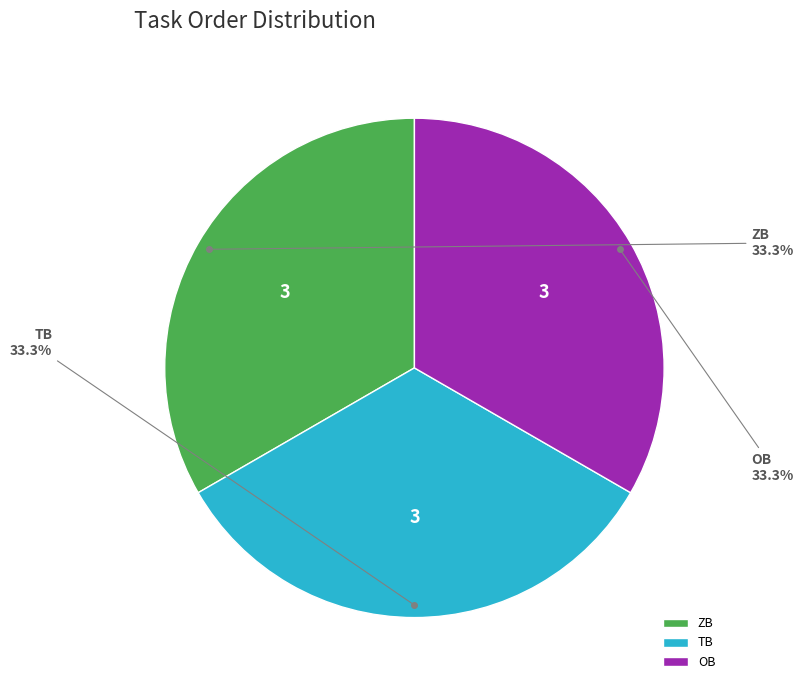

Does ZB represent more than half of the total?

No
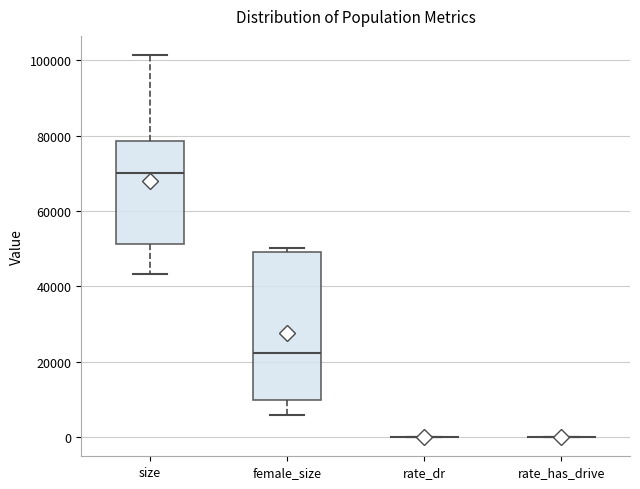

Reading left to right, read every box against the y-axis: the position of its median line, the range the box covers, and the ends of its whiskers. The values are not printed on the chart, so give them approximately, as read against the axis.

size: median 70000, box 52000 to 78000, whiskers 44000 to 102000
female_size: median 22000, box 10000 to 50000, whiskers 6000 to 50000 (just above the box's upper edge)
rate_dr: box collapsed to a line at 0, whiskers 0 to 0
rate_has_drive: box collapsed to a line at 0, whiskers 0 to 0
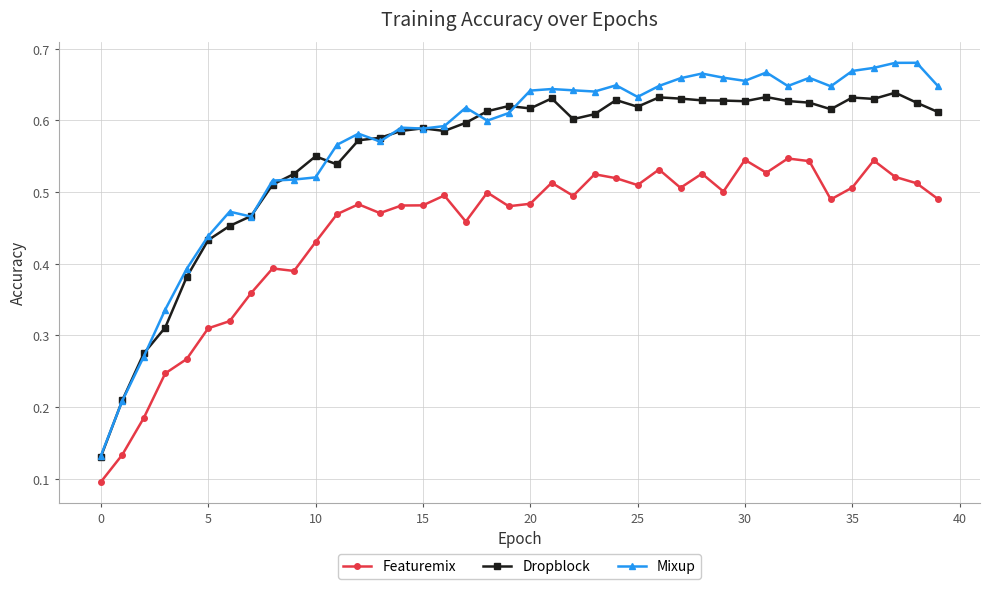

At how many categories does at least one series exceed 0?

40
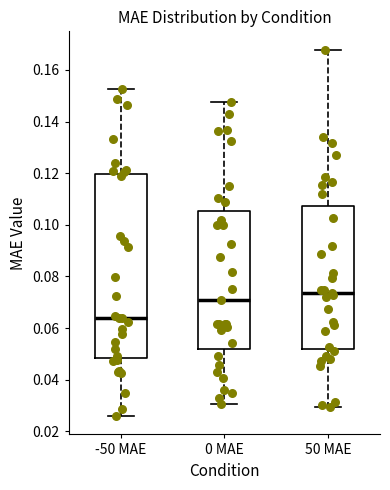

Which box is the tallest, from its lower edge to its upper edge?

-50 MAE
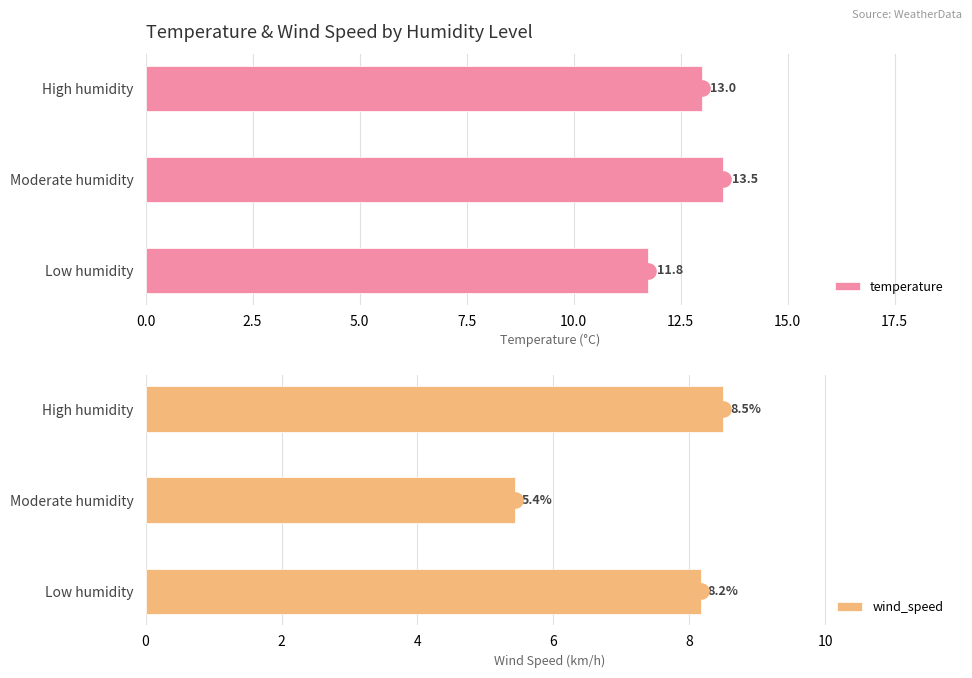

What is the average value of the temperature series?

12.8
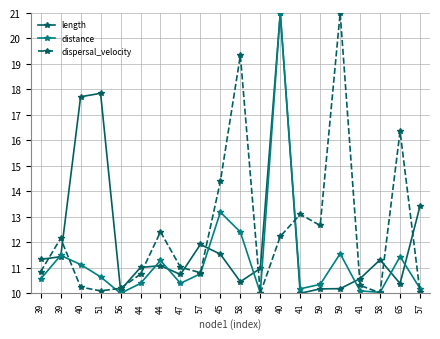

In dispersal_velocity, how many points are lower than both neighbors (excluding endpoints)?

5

...

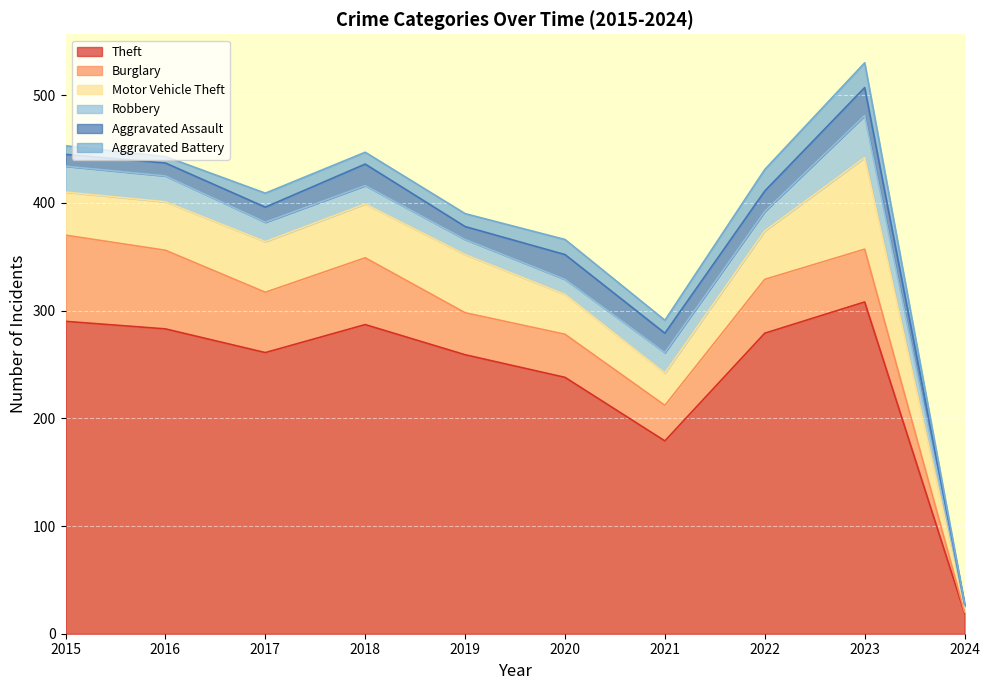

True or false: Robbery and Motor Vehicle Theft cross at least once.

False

...

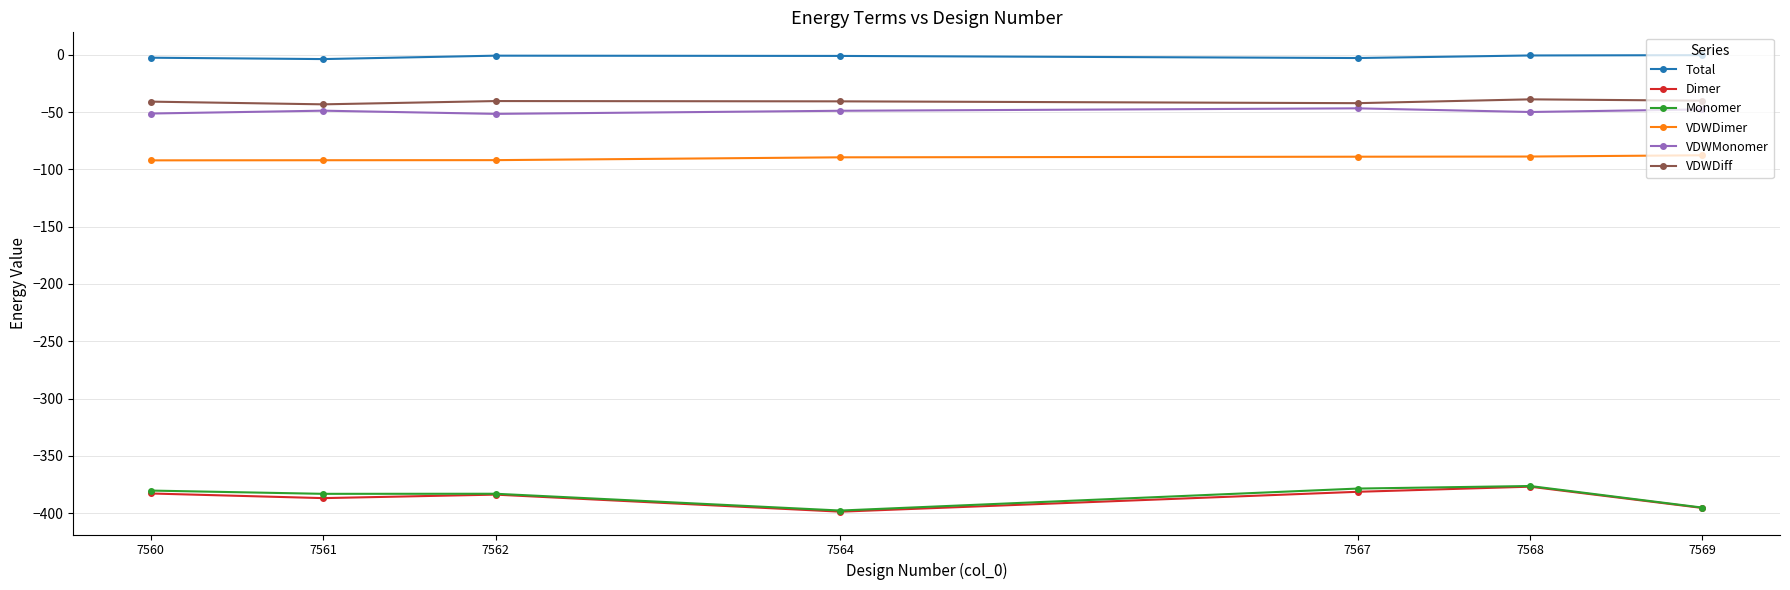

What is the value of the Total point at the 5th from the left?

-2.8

(练习目标) 请数一数上面的条目中有多少行含有字符串“line”。只写出行数。

(回答) 3